Sono 13 le persone accusate di omicidio, incendio doloso e sabotaggio anche per aver tentato di insabbiare l’inchiesta sulla strage di 215 persone e la devastazione del porto e parte della città libanese
di Cecilia Scaldaferri
AGI – Il giudice libanese Tarek Bitar, che indaga sulla devastante esplosione che nell’agosto 2020 ha distrutto il porto di Beirut e parte della città, ha incriminato altre otto persone, tra cui il procuratore generale Ghassan Oueidat e altri tre magistrati. Lo ha riferito una fonte giudiziaria, precisando che le accuse nei loro confronti è di “omicidio, incendio doloso e sabotaggio”.

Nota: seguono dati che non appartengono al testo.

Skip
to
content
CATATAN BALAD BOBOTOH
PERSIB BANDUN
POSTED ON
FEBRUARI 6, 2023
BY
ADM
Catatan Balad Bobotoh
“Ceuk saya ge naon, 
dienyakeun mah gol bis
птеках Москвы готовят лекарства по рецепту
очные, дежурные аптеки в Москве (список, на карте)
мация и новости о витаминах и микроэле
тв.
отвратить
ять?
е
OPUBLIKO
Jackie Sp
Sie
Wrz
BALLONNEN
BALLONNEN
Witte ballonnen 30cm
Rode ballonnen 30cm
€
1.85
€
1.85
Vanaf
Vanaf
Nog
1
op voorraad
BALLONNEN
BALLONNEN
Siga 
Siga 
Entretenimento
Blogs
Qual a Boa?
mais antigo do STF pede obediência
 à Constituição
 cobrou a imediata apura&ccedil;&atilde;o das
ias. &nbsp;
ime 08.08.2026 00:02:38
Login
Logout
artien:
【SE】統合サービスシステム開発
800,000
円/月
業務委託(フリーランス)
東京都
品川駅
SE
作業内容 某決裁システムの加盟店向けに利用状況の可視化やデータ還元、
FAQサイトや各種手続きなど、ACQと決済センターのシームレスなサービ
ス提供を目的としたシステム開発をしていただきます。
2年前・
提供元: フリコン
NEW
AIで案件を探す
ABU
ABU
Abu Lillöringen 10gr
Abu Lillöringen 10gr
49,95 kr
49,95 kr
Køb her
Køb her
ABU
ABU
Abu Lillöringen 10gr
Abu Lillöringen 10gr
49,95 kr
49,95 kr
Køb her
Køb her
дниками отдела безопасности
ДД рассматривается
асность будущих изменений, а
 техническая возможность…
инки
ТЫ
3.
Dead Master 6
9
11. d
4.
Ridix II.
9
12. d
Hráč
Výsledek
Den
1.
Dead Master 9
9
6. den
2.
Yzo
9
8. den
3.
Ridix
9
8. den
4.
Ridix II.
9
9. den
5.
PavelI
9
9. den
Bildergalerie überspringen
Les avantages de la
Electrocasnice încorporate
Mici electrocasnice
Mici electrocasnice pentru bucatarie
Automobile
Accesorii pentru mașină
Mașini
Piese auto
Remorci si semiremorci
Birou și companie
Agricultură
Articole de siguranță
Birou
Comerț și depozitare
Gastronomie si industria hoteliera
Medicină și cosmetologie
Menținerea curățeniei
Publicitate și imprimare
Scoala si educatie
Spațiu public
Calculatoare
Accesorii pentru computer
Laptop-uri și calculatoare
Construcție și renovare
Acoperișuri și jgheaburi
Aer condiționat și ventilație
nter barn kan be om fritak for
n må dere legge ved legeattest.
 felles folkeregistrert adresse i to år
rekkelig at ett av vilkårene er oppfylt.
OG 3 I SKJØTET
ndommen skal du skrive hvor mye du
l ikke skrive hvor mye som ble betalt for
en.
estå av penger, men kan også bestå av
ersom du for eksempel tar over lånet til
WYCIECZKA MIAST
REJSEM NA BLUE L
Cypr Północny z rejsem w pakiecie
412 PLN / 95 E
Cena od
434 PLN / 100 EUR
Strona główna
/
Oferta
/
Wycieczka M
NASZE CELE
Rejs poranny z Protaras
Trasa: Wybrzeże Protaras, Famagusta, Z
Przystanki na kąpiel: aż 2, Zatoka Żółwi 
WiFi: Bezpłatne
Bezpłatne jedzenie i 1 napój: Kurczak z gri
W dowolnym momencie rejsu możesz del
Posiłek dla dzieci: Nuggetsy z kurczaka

In tutto, sono 13 le persone accusate nell’ambito dell’inchiesta, fortemente ostacolata dai poteri politici che hanno cercato in tutto i modi di insabbiarla, bloccando di fatto per oltre un’anno l’operato di Bitar che proprio ieri ha ripreso in mano il fascicolo. Tra le persone già finite nel mirino della giustizia, ci sono l’ex premier Hassan Diab, l’ex ministro dei Lavori Pubblici, Yousef Fenianos, l’ex ministro delle Finanze Ali Hassan Khalil e l’ex ministro dei Lavori Pubblici Ghazi Zeiter.
Nuovi interrogatori sono stati fissati nella settimana tra il 6 e il 13 febbraio ma Diab ha già rifiutato. Tra i nomi nella lista filtrati ieri anche quelli dell’ex direttore della Sicurezza generale, Abbas Ibrahim, vicino a Hezbollah, e del capo della Sicurezza di Stato, Tony Saliba, alleato dell’ex presidente cristiano maronita Michel Aoun. Bitar è stato duramente attaccato da Hezbollah e dal partito affiliato Amal che lo accusano di essere parziale e ne hanno chiesto l’esonero a più riprese, organizzando anche manifestazioni di protesta.
All’inizio del 2021 il suo predecessore era stato rimosso dopo aver incriminato politici di alto livello; lo stesso Bitar ha dovuto affrontare decine di procedimenti nei suoi confronti e il ministero dell’Interno non ha dato seguito ai mandati di arresto da lui ordinati, ostacolando l’inchiesta. La stampa allineata con il movimento sciita lo ha accusato di “agire su ordine degli americani e con il sostegno giudiziario europeo”. L’ambasciata di Washington a Beirut ha immediatamente postato un tweet in cui ha espresso sostegno alle autorità libanesi, esortandole a “condurre un’indagine tempestiva e trasparente”.